Hannover (epd). Die Corona-Pandemie führt nach Einschätzung des Klinikseelsorgers Lars Wißmann Patienten und Angehörige ebenso wie Pflegekräfte, Ärztinnen und Ärzte in den Krankenhäusern an neue Grenzen. «Die Anspannung nimmt zu in den Krankenhäusern», sagte Wißmann im Gespräch mit dem Evangelischen Pressedienst (epd).
Allenthalben sei noch von einer «Ruhe vor dem Sturm» die Rede. «Aber wir wissen noch gar nicht, was dieser Sturm bedeuten wird», sagte der Beauftragte für Krankenhausseelsorge der Evangelisch-lutherischen Landeskirche Hannovers.
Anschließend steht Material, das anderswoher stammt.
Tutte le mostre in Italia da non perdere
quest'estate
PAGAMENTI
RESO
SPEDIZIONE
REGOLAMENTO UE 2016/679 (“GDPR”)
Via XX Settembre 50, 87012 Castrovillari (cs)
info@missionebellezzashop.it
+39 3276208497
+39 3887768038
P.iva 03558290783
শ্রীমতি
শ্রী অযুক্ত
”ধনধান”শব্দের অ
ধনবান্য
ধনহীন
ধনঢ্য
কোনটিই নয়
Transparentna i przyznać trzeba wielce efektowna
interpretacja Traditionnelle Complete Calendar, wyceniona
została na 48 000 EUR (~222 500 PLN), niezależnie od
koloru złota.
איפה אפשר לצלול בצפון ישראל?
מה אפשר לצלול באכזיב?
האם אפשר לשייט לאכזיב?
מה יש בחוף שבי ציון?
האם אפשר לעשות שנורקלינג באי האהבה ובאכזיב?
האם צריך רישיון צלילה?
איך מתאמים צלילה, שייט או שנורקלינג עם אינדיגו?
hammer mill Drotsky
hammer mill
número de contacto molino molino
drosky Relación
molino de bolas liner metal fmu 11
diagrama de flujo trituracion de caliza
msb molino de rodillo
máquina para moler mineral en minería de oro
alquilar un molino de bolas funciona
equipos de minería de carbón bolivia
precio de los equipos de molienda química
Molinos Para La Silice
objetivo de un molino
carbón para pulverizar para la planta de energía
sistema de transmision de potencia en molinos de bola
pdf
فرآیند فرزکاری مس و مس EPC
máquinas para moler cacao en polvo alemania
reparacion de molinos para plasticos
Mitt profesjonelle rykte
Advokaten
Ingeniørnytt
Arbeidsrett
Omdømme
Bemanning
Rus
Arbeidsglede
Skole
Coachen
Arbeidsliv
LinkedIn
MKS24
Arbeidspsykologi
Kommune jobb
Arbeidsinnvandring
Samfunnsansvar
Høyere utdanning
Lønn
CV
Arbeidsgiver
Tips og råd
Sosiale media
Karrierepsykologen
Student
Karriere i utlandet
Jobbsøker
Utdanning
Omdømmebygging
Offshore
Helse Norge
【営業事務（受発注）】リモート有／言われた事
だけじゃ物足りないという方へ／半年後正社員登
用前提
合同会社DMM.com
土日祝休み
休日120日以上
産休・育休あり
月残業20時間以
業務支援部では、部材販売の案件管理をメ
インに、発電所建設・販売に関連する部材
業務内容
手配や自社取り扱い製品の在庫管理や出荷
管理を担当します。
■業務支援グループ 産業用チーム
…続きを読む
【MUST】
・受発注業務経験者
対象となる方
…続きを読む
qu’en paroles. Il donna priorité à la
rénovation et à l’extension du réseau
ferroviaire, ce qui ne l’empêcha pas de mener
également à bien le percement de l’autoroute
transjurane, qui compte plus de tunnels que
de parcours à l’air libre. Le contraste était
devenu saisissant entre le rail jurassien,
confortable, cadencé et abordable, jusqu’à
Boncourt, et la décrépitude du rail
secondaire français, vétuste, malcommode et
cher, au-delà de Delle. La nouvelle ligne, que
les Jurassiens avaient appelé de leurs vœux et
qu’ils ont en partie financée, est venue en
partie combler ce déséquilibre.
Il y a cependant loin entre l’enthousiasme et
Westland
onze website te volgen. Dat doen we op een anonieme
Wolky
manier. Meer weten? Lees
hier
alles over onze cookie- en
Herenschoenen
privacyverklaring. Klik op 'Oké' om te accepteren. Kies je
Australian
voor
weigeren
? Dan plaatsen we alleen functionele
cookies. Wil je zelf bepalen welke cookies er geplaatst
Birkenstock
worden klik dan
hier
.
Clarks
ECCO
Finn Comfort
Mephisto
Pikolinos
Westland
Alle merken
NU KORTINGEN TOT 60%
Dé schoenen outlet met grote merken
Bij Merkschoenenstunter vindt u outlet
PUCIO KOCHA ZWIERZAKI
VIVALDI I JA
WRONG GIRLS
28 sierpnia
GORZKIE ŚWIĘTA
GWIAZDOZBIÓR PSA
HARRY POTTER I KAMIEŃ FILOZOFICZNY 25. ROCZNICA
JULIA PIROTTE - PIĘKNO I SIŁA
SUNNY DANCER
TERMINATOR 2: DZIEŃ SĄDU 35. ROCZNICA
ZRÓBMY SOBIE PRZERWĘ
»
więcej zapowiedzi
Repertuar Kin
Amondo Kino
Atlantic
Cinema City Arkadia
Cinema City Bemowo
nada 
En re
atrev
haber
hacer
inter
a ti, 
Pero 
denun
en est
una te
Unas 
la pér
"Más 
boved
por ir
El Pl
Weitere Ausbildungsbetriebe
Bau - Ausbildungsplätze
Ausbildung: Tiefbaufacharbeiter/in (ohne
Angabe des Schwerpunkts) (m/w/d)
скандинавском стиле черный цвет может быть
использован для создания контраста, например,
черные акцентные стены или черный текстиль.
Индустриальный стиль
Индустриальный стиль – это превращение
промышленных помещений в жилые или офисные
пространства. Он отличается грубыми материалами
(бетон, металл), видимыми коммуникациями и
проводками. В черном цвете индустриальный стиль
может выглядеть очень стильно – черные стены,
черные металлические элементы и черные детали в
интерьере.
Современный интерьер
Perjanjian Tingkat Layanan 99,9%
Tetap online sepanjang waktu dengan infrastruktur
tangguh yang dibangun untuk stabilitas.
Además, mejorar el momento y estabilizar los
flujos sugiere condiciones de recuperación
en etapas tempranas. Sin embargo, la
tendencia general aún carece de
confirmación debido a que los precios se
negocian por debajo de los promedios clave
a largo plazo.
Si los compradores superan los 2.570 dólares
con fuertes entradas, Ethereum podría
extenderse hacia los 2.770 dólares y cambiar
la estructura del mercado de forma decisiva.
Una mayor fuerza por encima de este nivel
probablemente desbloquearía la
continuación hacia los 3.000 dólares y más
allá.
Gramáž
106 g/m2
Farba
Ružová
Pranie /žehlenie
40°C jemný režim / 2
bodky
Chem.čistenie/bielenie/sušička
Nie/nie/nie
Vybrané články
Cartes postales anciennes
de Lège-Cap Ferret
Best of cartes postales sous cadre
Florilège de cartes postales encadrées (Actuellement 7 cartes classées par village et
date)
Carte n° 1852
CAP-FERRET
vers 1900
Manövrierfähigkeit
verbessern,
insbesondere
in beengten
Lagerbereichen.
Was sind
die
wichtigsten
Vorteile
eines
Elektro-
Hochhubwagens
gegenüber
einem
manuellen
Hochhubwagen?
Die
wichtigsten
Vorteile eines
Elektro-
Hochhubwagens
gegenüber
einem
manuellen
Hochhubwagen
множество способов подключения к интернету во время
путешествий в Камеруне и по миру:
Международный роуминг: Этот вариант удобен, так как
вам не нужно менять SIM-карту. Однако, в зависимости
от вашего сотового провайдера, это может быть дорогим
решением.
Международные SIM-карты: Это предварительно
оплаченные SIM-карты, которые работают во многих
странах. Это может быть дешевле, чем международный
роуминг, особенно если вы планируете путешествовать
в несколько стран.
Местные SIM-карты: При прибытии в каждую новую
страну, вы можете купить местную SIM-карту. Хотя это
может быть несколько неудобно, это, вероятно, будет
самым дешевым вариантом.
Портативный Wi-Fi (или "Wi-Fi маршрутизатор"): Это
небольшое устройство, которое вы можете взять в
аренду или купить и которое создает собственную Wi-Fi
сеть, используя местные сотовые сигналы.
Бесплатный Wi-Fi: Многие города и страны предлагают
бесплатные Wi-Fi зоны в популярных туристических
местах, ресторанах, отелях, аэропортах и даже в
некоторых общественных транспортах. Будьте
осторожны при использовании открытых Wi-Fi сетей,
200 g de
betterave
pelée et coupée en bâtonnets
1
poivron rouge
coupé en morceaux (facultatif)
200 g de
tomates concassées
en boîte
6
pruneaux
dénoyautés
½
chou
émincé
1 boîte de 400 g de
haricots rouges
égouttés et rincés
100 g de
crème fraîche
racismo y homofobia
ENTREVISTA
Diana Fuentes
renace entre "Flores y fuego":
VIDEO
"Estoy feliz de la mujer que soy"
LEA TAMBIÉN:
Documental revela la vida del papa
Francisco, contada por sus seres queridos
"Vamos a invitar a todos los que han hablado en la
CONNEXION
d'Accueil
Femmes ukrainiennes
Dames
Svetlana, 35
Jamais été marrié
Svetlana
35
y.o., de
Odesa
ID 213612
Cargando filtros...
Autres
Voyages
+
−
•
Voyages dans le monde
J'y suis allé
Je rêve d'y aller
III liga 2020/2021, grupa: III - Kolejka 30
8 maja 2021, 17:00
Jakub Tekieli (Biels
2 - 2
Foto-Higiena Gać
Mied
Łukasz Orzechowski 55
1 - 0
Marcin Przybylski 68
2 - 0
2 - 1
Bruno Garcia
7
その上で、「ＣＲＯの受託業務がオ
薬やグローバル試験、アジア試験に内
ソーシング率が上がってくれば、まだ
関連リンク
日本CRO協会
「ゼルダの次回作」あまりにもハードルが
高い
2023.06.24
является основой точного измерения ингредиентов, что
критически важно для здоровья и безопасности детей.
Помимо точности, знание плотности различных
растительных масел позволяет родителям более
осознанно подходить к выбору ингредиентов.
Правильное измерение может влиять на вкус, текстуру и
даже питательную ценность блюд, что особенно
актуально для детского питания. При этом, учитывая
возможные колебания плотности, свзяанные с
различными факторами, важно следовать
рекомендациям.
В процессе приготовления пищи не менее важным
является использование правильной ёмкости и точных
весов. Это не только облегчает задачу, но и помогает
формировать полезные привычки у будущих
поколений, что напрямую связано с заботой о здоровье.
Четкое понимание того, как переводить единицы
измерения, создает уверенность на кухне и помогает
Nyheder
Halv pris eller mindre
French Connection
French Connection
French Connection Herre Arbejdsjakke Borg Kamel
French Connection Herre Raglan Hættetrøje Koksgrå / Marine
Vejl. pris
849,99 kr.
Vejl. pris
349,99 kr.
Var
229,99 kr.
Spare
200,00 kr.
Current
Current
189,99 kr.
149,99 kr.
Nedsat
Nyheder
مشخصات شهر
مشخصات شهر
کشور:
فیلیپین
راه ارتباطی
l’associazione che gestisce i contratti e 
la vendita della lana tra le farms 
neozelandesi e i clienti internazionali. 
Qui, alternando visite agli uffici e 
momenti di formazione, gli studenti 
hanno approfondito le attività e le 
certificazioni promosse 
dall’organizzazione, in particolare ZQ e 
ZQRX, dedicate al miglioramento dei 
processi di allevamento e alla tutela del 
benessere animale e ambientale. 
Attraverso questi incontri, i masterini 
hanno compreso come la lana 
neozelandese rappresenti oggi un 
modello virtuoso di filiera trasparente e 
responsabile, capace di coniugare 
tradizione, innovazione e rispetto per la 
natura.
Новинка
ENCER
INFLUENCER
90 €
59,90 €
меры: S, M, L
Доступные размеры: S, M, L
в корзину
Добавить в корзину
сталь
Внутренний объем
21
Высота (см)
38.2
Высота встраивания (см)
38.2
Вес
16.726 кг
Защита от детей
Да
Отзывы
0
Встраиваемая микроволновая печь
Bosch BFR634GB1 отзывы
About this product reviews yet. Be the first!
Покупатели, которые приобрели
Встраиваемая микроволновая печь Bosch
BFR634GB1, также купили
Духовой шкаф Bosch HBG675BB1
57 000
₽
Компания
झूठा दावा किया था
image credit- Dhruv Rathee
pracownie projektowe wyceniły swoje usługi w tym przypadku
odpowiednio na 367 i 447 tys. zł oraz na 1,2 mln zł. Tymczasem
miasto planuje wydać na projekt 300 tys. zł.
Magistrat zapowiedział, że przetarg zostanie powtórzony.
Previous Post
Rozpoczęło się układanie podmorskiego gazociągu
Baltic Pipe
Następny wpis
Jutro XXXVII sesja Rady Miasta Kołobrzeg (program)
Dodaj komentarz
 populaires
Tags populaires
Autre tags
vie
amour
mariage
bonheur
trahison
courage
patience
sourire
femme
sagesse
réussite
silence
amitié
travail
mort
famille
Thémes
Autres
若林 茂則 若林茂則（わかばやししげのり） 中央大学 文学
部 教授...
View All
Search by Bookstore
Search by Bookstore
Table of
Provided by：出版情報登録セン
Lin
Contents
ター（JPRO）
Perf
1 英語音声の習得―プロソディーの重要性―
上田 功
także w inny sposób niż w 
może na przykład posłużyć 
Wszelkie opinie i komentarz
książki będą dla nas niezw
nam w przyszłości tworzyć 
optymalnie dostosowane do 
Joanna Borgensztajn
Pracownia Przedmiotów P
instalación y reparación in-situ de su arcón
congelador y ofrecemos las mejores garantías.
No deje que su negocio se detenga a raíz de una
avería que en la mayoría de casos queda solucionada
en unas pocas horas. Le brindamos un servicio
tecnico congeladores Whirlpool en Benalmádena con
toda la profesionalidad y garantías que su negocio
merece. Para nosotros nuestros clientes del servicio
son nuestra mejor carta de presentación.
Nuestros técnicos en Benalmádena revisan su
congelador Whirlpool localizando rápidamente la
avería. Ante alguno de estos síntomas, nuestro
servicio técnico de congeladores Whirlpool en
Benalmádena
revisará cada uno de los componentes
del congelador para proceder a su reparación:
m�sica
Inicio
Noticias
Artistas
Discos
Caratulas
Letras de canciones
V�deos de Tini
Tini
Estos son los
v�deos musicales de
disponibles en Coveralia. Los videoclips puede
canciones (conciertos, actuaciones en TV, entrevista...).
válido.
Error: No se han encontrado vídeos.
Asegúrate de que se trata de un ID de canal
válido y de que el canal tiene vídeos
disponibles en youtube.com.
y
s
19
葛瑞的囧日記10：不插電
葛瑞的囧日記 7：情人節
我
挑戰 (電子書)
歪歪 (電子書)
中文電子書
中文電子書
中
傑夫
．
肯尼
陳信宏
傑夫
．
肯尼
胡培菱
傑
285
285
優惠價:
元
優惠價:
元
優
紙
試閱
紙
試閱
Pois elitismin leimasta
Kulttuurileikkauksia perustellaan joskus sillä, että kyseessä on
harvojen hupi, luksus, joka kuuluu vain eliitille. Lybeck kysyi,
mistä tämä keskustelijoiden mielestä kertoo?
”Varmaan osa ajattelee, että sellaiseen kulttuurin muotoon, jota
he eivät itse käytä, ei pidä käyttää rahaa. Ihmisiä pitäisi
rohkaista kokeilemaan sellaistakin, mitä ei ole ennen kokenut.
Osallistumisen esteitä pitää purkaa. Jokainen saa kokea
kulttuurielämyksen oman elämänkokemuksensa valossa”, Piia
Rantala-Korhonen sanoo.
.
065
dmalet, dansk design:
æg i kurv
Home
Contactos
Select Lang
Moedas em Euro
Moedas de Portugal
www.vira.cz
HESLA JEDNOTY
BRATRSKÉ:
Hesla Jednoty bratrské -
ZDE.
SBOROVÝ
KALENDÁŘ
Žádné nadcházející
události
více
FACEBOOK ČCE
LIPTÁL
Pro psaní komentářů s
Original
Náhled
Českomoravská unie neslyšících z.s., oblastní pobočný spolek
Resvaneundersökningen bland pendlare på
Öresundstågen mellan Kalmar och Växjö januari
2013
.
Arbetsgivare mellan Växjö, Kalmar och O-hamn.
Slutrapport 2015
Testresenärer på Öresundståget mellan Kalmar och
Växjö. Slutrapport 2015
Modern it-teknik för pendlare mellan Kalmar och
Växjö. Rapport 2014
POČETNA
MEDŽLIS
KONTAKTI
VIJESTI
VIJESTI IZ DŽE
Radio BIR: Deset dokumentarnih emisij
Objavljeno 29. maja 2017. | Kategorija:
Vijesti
So belaste das Kontaktverbot schon jetzt Patienten und Angehörige enorm. «Alles ist auf Corona fixiert, aber es gibt auch den Klinikalltag», sagte der Pastor. «Nach wie vor sterben Menschen nach Verkehrsunfällen oder es werden niederschmetternde Diagnosen gestellt.» Damit müssten Patienten jetzt ohne familiären Beistand fertig werden und Angehörige es aushalten, fern zu bleiben.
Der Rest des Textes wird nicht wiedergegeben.